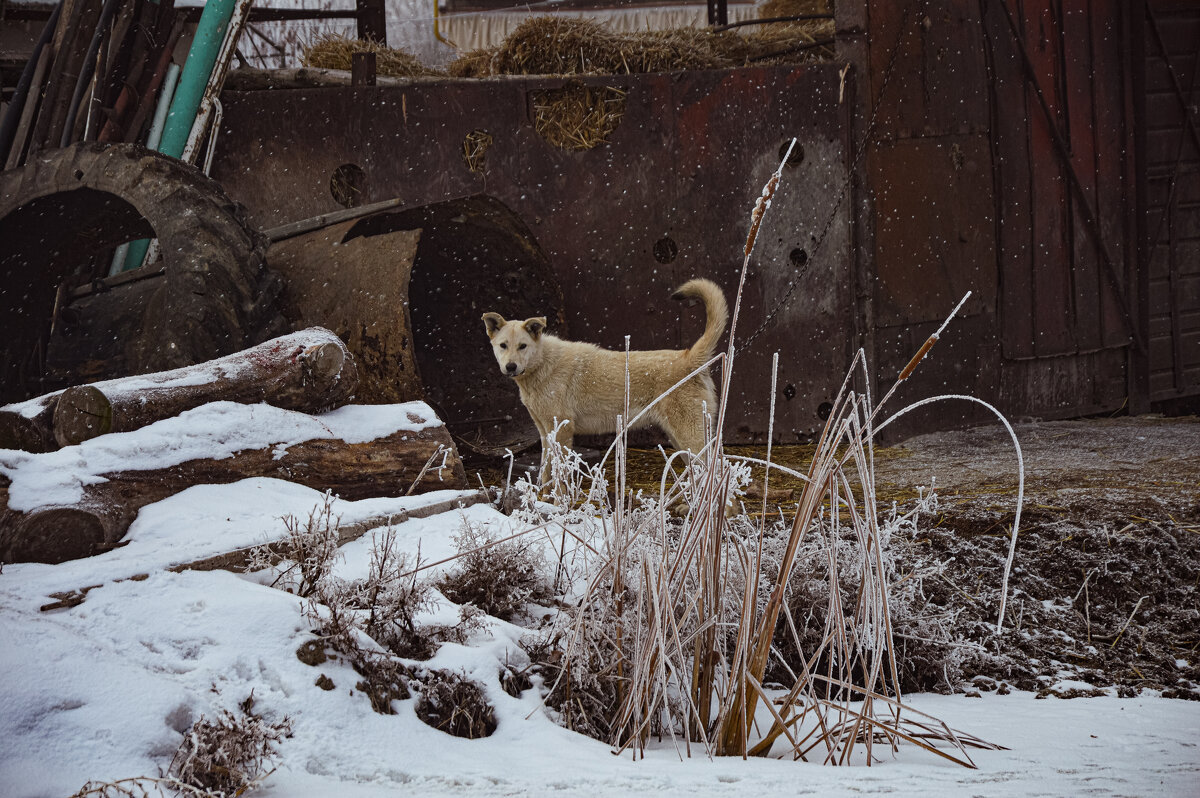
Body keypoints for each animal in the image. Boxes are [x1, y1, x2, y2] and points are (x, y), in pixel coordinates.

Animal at [480, 277, 724, 482]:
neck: (542, 365)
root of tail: (689, 357)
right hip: (679, 440)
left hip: (690, 437)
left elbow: (559, 480)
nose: (511, 367)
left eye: (522, 346)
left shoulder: (563, 430)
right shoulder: (545, 432)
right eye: (503, 346)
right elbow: (546, 474)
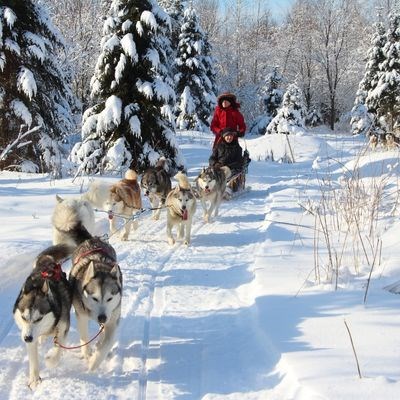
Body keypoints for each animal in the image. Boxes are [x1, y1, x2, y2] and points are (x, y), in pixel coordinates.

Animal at [12, 242, 74, 390]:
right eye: (23, 317)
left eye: (39, 318)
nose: (27, 338)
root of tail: (46, 260)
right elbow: (33, 358)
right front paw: (34, 379)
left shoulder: (63, 327)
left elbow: (58, 348)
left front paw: (51, 360)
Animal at [69, 236, 122, 370]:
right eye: (94, 298)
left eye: (109, 299)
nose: (102, 317)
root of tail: (92, 238)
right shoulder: (81, 315)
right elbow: (84, 338)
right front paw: (87, 355)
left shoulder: (113, 318)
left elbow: (107, 343)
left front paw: (94, 362)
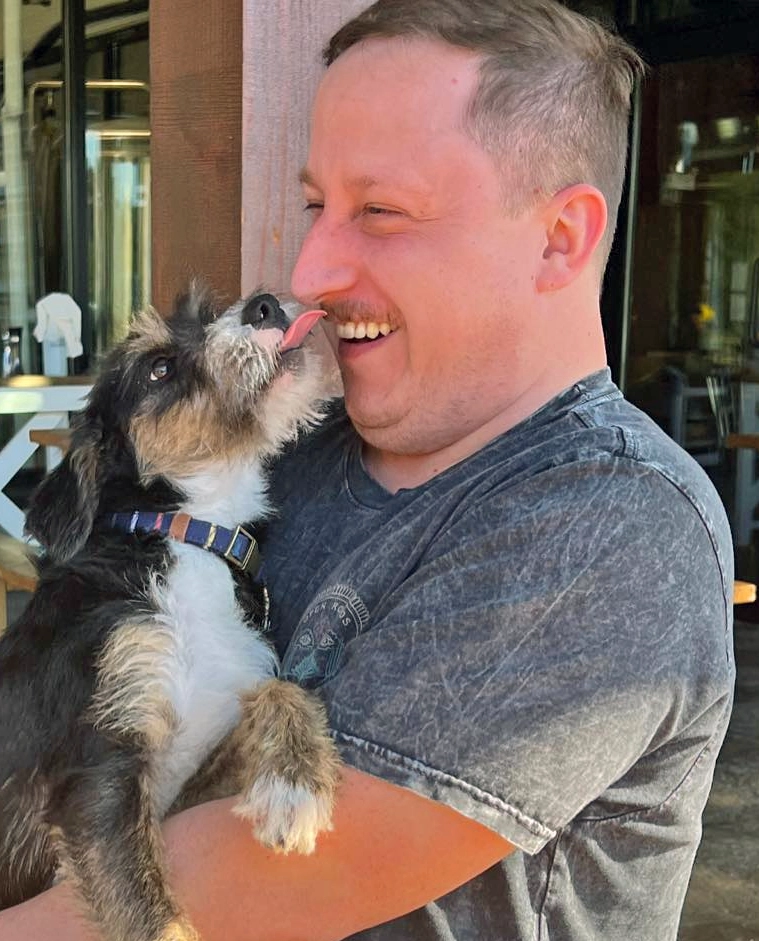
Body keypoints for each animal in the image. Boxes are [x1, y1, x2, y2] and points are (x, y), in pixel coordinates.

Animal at [0, 288, 340, 940]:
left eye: (206, 317)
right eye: (159, 369)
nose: (263, 304)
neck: (190, 535)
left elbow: (284, 689)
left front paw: (293, 780)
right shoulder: (98, 770)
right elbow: (149, 914)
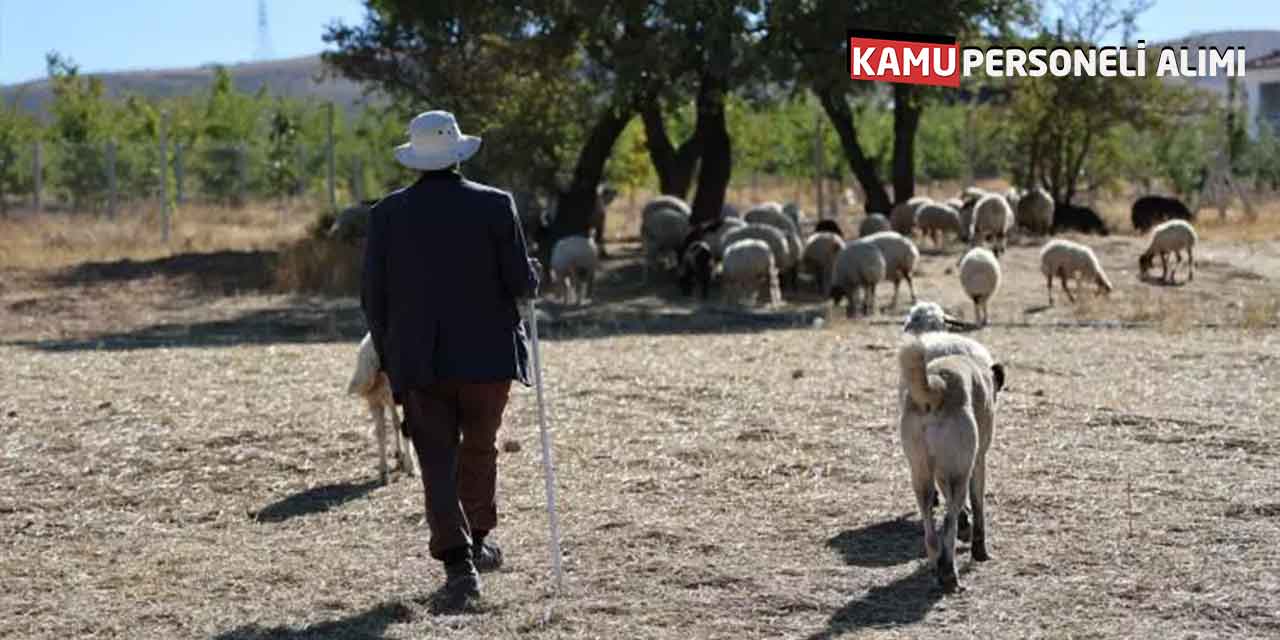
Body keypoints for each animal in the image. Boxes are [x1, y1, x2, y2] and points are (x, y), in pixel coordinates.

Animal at [896, 332, 993, 591]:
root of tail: (937, 384)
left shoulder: (941, 472)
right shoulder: (976, 463)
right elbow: (978, 506)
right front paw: (979, 550)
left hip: (920, 474)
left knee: (930, 527)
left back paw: (935, 567)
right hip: (960, 474)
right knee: (949, 523)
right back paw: (949, 573)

Exercise aim -> Write out exactly the lines between the start of the data and the line with "right elbow: (546, 474)", including both, but none of the pictures.

Completed task ->
Body keypoints for each animal in the image. Boxes are [x1, y1, x2, y2] and points are (x, y), in pixel coordinates.

Animal at [480, 277, 724, 482]:
neck: (542, 365)
root of tail: (689, 357)
right hip: (679, 440)
left hip: (690, 437)
left elbow: (559, 480)
nose: (511, 367)
left eye: (522, 346)
left shoulder: (563, 430)
right shoulder: (545, 432)
right eye: (503, 346)
right elbow: (546, 474)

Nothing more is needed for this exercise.